The following protections are also provided by Chapter 112, Part VI, to law
enforcement and correctional officers under investigation and are not required by
the City of Miami’s ordinance. Section 112.532(3) grants law enforcement and
correctional officers the right to bring a civil suit against any person, group,
organization or corporation, or the head of such organization or corporation, for
abridgment of the officer’s rights or for filing a complaint which the person or
entity knew was false when it was filed. Section 112.532(6) additionally restricts
the investigation to a 180-day period.
Because the City of Miami’s ordinance does not include these substantial,
material requirements and rights, it is in direct conflict with sections 112.532 and
112.533. Therefore, the ordinance is unconstitutional. To hold otherwise would
render these statutes meaningless and provide law enforcement and correctional
agencies with a mechanism to obtain statements and other evidence from its
officers by non-statutorily created boards that are not required to comply with the
statutory mandates contained in Chapter 112. In other words, it would permit law
enforcement to use evidence the CIP obtained without affording the subject officer
the protection of the Law Enforcement Officers’ Bill of Rights.
In reaching its contrary conclusion, the majority relies on this Court’s
opinion in Timoney v. City of Miami Civilian Investigative Panel, 990 So. 2d 614
30
(Fla. 3d DCA 2008), while noting that the majority opinion conflicts with the Fifth
District Court of Appeals opinion in Demings. Timoney, however, did not address
the constitutionality of the City of Miami’s ordinance or analyze whether the
ordinance conflicts with or is preempted by state statute.
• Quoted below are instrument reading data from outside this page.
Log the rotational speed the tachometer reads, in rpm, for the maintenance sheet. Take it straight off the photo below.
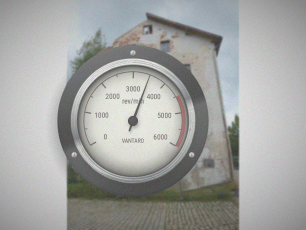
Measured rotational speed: 3500 rpm
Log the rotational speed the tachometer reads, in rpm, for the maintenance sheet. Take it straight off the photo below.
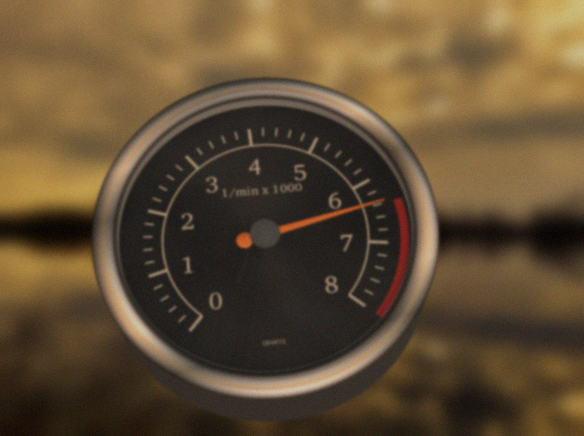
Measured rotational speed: 6400 rpm
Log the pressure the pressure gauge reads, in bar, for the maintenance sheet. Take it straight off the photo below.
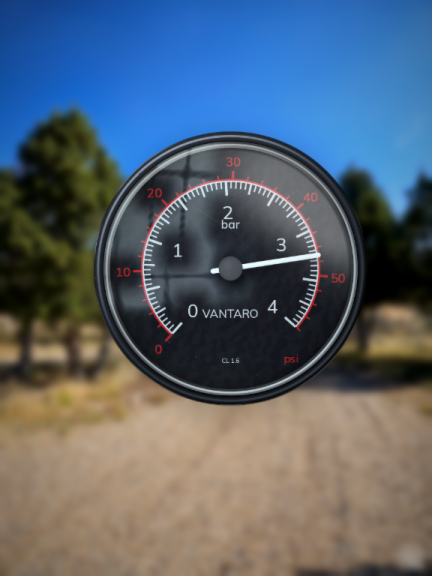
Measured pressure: 3.25 bar
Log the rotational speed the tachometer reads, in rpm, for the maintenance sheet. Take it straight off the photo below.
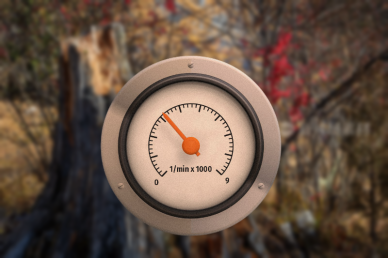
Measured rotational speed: 3200 rpm
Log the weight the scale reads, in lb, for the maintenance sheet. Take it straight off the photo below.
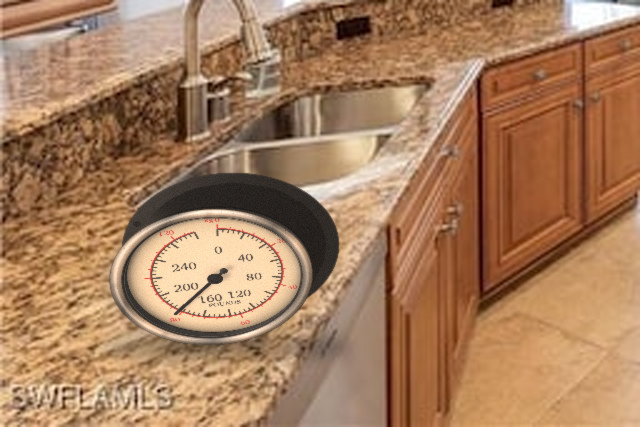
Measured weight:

This Court in Timoney
merely determined that because Chapter 112 only governs the rights of law
enforcement officers under investigation, and the definition of “law enforcement
officer” in section 112.531(1) specifically exempts the chief of police from its
definition, Chapter 112 did not apply to Chief Timoney and he was therefore
subject to the CIP’s investigative subpoena. Timoney is therefore not controlling.
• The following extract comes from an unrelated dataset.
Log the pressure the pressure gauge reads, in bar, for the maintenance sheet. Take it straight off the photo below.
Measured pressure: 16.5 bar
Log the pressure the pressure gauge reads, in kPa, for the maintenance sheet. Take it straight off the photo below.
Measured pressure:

Indeed, the majority, does not contend that it is. Conversely, the Fifth District
Court of Appeal in Demings did address the constitutionality of a similar county
ordinance in Orange County and found that it was in direct conflict with Chapter
112. I wholeheartedly agree with the Fifth District’s opinion in Demings.
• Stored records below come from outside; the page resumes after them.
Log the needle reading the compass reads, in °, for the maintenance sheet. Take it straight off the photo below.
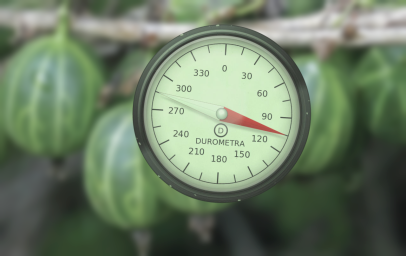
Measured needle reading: 105 °
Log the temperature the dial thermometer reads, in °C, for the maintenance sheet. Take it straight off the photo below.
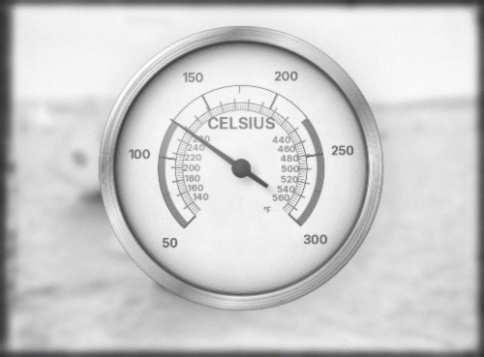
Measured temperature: 125 °C
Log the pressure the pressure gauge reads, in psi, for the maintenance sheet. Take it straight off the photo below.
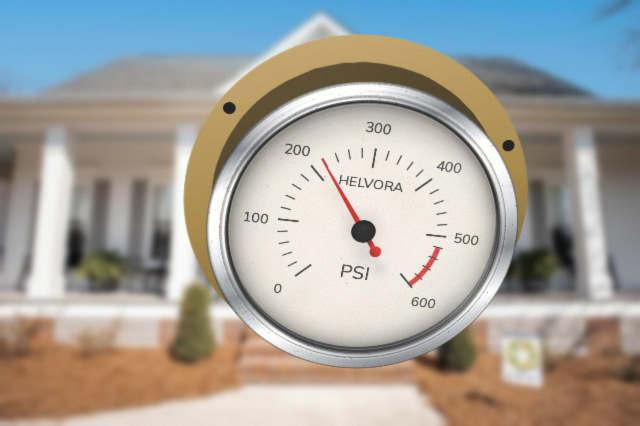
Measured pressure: 220 psi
In Demings, Orange County’s Sheriff, Jerry Demings, and his deputy,
Steven Jenny, appealed the trial court’s order upholding the sections of Orange
County’s charter and ordinances establishing the Orange County Citizen’s Review
Board (“the CRB”), which is similar to the board created by the City of Miami, the
CIP, and was created to investigate citizen complaints of excessive force and abuse
of power. Demings, 15 So. 3d at 605. After analyzing section 112.533, as
amended in 2003 and 2007, the Fifth District Court of Appeal concluded it was
31
unambiguous and “[i]t conveys a clear and definite directive that when a complaint
is registered against a law enforcement officer, the employing agency is the only
local governmental agency authorized to investigate the complaint.” Id. at 608.
The Fifth District thus concluded that “[b]ecause section 112.533 limits the
investigation of complaints against law enforcement officers by local
government to the employing agency’s investigation, the charter provisions
and ordinance that establish an additional procedure for investigating these
complaints necessarily and directly conflict with the statute.” Id. at 609
(emphasis added).
CONCLUSION
Because the City of Miami’s ordinance is preempted by state law and it is in
direct conflict with sections 112.532 and 112.533, it is unconstitutional. I,
therefore, respectfully disagree with the majority opinion upholding the ordinance.
Additionally, the majority recognizes, and clearly states, that it “disagrees” with
the Fifth District Court of Appeals’ opinion in Demings, but then it refuses to
certify conflict without addressing its reason(s) for doing so. Because the majority
opinion is in direct conflict with Demings, I also respectfully dissent from the
majority’s refusal to certify direct conflict with Demings.